Ниязов кивнул Кокорину, тот принес заветную канистру и кружку и налили танкистам по полной. Глядя, как булькает из широкого горла канистры драгоценная вода, Андрей невольно сделал глотательное движение. С трудом сдержал желание остановить чернявого танкиста, по-видимому грузина, протянувшего кружку во второй раз. Спасибо рыжему, он задержал руку Кокорина, едва кружка наполнилась на треть.
Танкисты не поблагодарили за воду — солдат с солдатом должен делиться. Один из группы, однако, как бы в знак признательности, протянул вносовцам открытый металлический портсигар. В нем, прижатые резинками, плотно, как в обойме, лежали сигареты.
— Японские? — настороженно, с оттенком брезгливости полюбопытствовал Андрей.
— Румынские. Бери, не бойся, — ответил за владельца портсигара рыжий. Потом он повернулся к Ниязову, правильно определив, кто начальник поста. — Пока ходу дальше нет, сержант, я двигаться не могу — кончилось горючее. Будем ждать, когда догонят заправщики. Не советую вперед ехать, можете наскочить на японцев.
— Я начальник поста сержант Ниязов. С кем говорю? — вскинул ладонь к пилотке Ниязов.
— Комбат два сто семнадцатой, капитан Чекин, — рыжеватый махнул рукой, как бы желая сказать, что уставные формальности тут ни к чему. Капитану на вид было лет двадцать пять, его товарищам примерно по столько же.
— Нам приказано максимально приблизиться к передовой, — сказал Ниязов.

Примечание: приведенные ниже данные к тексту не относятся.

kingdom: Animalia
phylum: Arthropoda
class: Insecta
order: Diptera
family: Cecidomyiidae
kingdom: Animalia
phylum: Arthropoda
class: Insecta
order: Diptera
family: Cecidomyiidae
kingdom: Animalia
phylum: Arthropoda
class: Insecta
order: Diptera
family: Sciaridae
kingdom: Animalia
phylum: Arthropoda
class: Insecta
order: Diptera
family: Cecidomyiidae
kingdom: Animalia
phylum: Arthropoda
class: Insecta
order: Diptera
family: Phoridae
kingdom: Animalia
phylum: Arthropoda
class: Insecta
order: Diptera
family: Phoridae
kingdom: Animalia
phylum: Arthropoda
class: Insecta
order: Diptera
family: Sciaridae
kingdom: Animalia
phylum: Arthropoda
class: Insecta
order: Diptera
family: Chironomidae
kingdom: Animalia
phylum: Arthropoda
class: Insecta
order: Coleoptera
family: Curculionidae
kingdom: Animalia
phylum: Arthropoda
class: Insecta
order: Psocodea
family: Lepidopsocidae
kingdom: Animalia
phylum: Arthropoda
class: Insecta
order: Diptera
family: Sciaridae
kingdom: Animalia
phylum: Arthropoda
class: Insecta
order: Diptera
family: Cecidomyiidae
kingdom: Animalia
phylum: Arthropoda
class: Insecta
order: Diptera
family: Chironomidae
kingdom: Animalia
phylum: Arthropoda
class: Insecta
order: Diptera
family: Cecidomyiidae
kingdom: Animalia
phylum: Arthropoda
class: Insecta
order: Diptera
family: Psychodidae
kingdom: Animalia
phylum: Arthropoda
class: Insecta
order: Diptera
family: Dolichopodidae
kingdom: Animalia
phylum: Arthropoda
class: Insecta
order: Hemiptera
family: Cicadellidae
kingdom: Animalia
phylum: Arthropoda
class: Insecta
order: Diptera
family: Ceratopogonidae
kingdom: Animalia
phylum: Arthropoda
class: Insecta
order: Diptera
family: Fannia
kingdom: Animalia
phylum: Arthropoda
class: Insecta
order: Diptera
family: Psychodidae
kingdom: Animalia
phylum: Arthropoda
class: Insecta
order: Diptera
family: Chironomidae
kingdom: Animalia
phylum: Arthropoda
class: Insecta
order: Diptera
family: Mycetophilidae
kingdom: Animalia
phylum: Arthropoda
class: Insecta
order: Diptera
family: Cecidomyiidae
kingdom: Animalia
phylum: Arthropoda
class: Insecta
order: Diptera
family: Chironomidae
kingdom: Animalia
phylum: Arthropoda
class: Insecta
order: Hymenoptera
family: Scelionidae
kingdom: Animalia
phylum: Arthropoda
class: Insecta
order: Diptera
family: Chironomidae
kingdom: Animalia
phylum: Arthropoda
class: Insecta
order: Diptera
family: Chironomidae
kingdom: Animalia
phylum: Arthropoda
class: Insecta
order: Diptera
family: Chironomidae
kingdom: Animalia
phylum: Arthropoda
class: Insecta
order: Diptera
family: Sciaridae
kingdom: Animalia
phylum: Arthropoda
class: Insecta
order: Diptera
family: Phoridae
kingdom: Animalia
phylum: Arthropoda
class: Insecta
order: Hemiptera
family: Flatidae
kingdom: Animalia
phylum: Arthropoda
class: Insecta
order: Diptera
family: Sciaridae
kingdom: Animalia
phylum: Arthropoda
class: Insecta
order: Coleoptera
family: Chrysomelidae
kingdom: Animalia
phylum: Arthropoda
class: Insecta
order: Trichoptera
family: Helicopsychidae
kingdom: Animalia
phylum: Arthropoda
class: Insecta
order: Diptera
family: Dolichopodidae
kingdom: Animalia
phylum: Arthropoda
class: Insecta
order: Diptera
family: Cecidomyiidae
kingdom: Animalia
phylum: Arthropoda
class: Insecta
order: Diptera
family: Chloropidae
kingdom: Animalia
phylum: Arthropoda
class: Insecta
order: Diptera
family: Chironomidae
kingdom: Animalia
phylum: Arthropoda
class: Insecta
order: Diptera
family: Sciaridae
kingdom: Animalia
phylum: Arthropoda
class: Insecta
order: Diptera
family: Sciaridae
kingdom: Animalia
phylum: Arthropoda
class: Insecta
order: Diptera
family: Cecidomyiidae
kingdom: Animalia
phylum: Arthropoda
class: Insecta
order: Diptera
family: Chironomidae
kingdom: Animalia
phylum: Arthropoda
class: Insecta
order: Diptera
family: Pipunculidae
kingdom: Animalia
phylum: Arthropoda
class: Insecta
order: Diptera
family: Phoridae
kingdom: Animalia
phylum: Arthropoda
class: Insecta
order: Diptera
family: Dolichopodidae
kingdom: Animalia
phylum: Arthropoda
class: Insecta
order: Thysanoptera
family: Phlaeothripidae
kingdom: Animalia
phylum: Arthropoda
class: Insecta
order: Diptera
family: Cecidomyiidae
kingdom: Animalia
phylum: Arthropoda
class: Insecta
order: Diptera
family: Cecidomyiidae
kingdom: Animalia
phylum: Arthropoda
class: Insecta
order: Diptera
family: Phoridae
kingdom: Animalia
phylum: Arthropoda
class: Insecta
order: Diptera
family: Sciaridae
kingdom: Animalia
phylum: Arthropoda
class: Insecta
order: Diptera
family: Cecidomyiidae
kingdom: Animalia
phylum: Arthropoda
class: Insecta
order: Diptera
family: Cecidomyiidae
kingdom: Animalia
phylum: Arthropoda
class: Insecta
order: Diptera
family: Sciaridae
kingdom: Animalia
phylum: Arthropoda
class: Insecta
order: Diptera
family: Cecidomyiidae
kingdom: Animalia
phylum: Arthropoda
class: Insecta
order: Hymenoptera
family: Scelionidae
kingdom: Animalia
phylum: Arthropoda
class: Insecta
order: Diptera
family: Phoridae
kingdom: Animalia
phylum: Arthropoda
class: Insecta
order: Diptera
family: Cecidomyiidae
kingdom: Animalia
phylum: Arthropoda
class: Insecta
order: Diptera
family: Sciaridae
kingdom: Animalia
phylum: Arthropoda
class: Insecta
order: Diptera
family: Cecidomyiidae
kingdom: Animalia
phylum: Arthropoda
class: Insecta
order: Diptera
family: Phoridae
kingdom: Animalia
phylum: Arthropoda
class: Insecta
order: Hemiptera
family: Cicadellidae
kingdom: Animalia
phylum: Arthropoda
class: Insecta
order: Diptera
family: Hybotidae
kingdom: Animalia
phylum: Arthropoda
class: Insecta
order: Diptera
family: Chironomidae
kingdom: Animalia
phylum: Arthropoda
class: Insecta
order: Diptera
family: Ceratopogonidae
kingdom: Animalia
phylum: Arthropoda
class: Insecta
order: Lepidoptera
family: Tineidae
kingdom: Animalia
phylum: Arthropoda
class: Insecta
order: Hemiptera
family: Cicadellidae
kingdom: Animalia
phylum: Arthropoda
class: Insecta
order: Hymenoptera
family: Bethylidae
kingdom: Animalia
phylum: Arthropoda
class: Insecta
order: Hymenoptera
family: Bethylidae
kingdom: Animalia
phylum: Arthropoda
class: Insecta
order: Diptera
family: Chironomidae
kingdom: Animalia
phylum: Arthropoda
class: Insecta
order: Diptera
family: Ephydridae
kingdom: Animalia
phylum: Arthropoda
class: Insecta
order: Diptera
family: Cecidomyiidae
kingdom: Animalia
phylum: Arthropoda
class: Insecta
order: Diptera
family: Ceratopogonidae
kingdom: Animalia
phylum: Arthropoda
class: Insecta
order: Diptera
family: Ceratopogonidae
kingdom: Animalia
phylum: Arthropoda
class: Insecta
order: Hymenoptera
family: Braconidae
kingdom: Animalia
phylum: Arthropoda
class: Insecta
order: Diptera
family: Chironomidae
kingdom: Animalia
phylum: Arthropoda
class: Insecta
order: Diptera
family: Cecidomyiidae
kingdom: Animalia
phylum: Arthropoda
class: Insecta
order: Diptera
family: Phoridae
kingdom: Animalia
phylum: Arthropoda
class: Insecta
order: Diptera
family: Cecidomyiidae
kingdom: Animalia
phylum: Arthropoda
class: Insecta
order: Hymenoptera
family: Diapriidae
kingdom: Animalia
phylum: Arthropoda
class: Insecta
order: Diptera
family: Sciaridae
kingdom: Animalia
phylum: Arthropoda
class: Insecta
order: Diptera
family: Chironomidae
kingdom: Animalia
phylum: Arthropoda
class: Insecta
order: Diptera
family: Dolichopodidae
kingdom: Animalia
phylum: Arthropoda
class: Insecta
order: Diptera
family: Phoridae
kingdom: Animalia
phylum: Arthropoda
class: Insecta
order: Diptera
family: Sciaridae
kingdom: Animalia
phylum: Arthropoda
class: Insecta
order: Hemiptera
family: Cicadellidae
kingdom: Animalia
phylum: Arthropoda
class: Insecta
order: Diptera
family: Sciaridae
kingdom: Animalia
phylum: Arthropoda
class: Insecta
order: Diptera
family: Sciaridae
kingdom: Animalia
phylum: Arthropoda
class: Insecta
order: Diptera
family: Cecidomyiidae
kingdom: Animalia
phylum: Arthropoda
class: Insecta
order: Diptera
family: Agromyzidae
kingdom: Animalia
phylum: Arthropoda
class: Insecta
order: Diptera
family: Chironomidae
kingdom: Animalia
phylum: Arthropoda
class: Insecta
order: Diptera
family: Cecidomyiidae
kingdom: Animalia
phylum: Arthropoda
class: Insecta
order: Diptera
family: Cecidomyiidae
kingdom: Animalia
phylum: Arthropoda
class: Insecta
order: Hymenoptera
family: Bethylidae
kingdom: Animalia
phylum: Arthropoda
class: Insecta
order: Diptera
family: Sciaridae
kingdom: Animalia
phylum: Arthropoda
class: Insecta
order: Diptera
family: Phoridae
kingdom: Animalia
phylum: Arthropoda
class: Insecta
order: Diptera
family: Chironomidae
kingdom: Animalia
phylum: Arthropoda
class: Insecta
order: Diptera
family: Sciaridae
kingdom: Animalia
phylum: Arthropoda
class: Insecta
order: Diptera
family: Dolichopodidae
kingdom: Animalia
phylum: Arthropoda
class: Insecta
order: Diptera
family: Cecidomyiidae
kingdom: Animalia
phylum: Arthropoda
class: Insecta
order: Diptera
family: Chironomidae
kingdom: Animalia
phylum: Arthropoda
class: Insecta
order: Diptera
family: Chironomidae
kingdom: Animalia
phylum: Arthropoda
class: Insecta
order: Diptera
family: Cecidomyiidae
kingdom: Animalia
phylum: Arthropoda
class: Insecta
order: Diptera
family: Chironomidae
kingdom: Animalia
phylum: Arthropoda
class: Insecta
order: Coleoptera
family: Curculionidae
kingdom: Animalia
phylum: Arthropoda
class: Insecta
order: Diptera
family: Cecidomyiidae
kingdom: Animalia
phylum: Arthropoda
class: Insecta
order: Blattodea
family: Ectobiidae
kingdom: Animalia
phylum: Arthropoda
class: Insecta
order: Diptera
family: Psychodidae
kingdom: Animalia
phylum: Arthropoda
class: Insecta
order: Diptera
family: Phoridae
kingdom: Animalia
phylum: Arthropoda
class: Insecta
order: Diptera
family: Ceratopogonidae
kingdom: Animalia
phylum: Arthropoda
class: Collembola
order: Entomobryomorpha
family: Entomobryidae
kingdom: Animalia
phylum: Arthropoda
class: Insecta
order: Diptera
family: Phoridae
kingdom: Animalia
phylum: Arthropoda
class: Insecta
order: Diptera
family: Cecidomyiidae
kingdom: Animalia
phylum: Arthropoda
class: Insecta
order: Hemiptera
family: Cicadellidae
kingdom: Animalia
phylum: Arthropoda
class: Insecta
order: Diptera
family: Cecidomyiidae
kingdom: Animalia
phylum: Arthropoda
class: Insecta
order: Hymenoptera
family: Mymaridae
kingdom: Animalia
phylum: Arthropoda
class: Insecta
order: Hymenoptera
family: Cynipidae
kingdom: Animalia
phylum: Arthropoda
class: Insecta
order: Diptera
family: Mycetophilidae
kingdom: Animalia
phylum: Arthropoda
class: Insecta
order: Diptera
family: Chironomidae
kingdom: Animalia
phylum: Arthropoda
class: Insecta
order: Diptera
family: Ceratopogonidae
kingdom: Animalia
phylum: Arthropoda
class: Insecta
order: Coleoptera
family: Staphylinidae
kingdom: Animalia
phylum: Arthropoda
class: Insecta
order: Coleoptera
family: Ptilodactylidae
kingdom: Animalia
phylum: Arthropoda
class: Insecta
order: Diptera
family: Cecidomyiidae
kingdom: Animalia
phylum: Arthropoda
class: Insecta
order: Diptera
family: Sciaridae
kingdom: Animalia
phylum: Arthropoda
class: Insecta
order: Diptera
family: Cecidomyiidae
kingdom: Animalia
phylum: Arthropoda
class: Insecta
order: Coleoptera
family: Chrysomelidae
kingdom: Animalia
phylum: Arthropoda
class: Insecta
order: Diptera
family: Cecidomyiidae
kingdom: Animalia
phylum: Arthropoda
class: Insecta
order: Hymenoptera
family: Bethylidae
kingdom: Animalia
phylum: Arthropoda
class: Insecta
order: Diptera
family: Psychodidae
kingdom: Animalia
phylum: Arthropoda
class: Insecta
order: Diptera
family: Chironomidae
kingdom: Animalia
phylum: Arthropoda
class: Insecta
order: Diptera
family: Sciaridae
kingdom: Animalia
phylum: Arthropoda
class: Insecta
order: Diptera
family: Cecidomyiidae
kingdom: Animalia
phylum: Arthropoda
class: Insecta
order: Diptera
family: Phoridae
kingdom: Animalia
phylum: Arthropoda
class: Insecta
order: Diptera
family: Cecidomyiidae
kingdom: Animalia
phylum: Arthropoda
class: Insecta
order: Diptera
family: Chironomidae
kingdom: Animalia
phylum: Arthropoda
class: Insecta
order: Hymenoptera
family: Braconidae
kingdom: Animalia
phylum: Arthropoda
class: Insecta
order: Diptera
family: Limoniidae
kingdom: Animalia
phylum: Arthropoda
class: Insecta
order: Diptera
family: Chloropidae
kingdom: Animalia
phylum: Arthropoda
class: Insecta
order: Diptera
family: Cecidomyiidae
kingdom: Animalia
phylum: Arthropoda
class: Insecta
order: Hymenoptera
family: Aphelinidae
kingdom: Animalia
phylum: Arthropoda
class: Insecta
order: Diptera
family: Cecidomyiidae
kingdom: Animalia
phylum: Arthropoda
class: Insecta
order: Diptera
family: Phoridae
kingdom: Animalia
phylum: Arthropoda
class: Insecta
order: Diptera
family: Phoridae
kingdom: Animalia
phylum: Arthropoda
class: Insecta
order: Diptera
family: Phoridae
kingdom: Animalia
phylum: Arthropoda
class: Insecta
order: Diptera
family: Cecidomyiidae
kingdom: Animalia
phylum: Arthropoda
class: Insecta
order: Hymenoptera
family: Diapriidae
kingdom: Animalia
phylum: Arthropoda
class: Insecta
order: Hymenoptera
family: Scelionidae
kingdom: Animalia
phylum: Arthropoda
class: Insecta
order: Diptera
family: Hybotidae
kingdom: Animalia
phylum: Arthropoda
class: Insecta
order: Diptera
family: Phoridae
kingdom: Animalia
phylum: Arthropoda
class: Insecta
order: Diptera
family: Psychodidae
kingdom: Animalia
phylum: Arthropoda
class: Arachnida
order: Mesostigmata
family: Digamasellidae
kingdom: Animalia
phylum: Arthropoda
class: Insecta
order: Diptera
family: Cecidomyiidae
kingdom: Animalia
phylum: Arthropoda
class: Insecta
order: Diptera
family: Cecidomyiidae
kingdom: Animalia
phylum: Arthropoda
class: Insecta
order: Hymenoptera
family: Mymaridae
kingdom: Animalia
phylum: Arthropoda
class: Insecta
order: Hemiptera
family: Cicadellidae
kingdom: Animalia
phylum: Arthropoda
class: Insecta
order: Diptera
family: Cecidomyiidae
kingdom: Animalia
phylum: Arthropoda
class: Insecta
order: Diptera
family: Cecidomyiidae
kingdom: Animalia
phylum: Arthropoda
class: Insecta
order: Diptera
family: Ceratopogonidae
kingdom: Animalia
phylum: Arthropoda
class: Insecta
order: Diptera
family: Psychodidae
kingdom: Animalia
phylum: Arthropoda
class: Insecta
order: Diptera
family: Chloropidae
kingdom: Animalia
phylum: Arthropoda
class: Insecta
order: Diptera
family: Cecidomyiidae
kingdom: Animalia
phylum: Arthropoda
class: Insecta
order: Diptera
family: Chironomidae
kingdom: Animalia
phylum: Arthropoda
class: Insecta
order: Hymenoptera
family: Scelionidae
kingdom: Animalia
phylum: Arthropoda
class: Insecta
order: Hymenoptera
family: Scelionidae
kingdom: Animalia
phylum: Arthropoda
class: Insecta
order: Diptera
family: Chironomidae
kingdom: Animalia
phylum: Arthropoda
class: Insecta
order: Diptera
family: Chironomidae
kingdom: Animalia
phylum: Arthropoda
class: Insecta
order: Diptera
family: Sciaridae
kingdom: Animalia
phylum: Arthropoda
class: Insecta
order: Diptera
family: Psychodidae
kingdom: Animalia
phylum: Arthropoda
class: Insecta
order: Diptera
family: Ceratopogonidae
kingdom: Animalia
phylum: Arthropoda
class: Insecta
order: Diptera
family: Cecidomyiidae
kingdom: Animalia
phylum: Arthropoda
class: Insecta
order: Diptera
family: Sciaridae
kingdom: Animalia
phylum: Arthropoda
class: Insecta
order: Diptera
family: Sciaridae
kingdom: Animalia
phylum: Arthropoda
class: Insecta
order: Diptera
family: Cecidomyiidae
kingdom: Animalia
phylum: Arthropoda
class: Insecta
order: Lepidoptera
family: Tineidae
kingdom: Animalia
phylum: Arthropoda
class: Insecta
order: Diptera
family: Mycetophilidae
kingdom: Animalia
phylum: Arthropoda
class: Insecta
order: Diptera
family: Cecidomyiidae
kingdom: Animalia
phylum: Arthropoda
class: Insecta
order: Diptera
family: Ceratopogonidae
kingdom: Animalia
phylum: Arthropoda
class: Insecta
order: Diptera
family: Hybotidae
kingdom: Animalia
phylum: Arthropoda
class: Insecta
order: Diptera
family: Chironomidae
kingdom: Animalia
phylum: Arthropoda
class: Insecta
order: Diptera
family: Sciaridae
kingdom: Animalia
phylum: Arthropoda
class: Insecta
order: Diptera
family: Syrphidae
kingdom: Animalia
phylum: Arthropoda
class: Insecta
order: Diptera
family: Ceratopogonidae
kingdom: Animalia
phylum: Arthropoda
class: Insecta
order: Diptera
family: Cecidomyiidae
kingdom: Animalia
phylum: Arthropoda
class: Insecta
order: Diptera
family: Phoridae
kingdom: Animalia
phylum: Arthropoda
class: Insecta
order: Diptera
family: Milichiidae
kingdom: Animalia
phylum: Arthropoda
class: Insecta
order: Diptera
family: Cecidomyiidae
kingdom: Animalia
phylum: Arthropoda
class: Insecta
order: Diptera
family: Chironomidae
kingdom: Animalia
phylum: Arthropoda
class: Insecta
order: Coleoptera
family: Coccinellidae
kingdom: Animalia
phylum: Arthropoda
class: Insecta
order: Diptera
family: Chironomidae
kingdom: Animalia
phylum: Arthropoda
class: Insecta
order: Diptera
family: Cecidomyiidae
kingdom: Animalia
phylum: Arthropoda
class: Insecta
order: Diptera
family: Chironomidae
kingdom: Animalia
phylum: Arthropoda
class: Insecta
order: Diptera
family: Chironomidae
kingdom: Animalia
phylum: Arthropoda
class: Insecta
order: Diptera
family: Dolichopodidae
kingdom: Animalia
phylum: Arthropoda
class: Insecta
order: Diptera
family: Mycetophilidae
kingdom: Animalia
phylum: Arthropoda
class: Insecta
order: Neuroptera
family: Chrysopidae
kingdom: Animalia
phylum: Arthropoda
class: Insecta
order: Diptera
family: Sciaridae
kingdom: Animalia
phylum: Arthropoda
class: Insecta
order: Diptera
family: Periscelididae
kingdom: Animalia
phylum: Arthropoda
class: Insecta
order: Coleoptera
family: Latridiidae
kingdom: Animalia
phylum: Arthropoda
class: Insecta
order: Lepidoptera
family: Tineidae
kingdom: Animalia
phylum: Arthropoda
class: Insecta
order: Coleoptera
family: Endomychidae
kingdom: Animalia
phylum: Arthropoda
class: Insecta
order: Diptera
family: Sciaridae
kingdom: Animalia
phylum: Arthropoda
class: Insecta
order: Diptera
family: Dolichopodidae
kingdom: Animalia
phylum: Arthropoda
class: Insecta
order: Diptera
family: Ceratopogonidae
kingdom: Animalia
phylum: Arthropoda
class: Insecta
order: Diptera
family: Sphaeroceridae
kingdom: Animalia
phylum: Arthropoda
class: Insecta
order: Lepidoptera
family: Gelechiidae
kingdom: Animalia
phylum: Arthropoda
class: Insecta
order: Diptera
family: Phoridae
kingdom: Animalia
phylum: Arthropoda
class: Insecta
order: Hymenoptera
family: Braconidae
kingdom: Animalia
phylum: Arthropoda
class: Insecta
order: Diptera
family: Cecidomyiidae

— Говорю тебе, — здесь передовая. Маскируйте машину или катитесь к чертовой матери в тыл! — неожиданно разозлился танкист.
Ниязов молча козырнул и дал знак солдатам занять места в машине. В ответ на вопросительный взгляд Лесина он глазами указал на склон сопки впереди.
Бархатно-черное небо было усеяно звездами. Но они не освещали землю. Темнота кружила голову, а может быть, это кружил голову неумолчный звон цикад. Он несся со всех сторон, то слегка затихая, то усиливаясь, мешал прослушивать воздух.
Андрей один бодрствовал. Ниязов, Легоньков, Колобов, Кокорин и Лесин забылись тяжелым сном возле машины, постелив на землю одеяла и положив рядом оружие. Елпанов дремал в будке у рации.
Затвор автомата Кречетников снял с предохранителя. Неподалеку были танкисты, но ефрейтор все равно не чувствовал себя спокойным.
Черт бы взял этих цикад и кусты наверху, сплетшиеся в сплошную проволочную массу…
Неожиданно ефрейтор почти с сожалением вспомнил фронтовые ночи на передовой на западе. Там никогда не было такой вот мертвой темноты. Осветительные ракеты над позициями немцев — одна за другой. Они взлетали стремительно, а падали медленно, сея мерцающий белый свет. Стайки трассирующих пуль начинали чертить воздух, когда станковые пулеметы, как телеграфным ключом, принимались выстукивать: та-та-ти-ти-ти… Здесь на ночном дежурстве нервы больше натянуты…
Андрей вызвал в памяти события последнего дня перед началом боевых действий. Степь у границы, казалось, вся дымила от пожара: это тучами висела в воздухе пыль. Небывалая масса войск занимала исходные рубежи.
За несколько часов до перехода границы политработники вдруг стали раздавать листовки и памятки. Из них узнали, какая грандиозная и сложная задача поставлена фронту. Предстоит прорезать всю Маньчжурию с запада на восток; совместно с Дальневосточными фронтами надо не вытолкнуть противника из Маньчжурии, а молниеносными ударами расчленить, окружить и принудить сдаться или уничтожить более чем миллионную Квантунскую армию.
Еще до наступления сумерек посты роты ВНОС разъехались по тем соединениям, с которыми должны были следовать.
Танки ринулись через границу в ноль часов десять минут девятого числа. Общевойсковым частям было приказано выступить под утро. Вот почему получилось как бы две волны наступающих войск.
Кречетников вдруг почувствовал гордость от того, что командование ознакомило воинов со своим стратегическим планом. В общих чертах, конечно. Но большего не требуется. В памятках писали, что их фронту надо ждать сопротивления примерно двадцати пяти японских и маньчжурских пехотных дивизий, двух танковых и 2-й воздушной армии генерала Харада. Но сколько бы ни было у японцев сил, Забайкальский фронт сомнет их и уничтожит!
«Памятки и листовки, должно быть, он приказал напечатать», — подумал Андрей о члене Военного совета, которого видел в Монголии.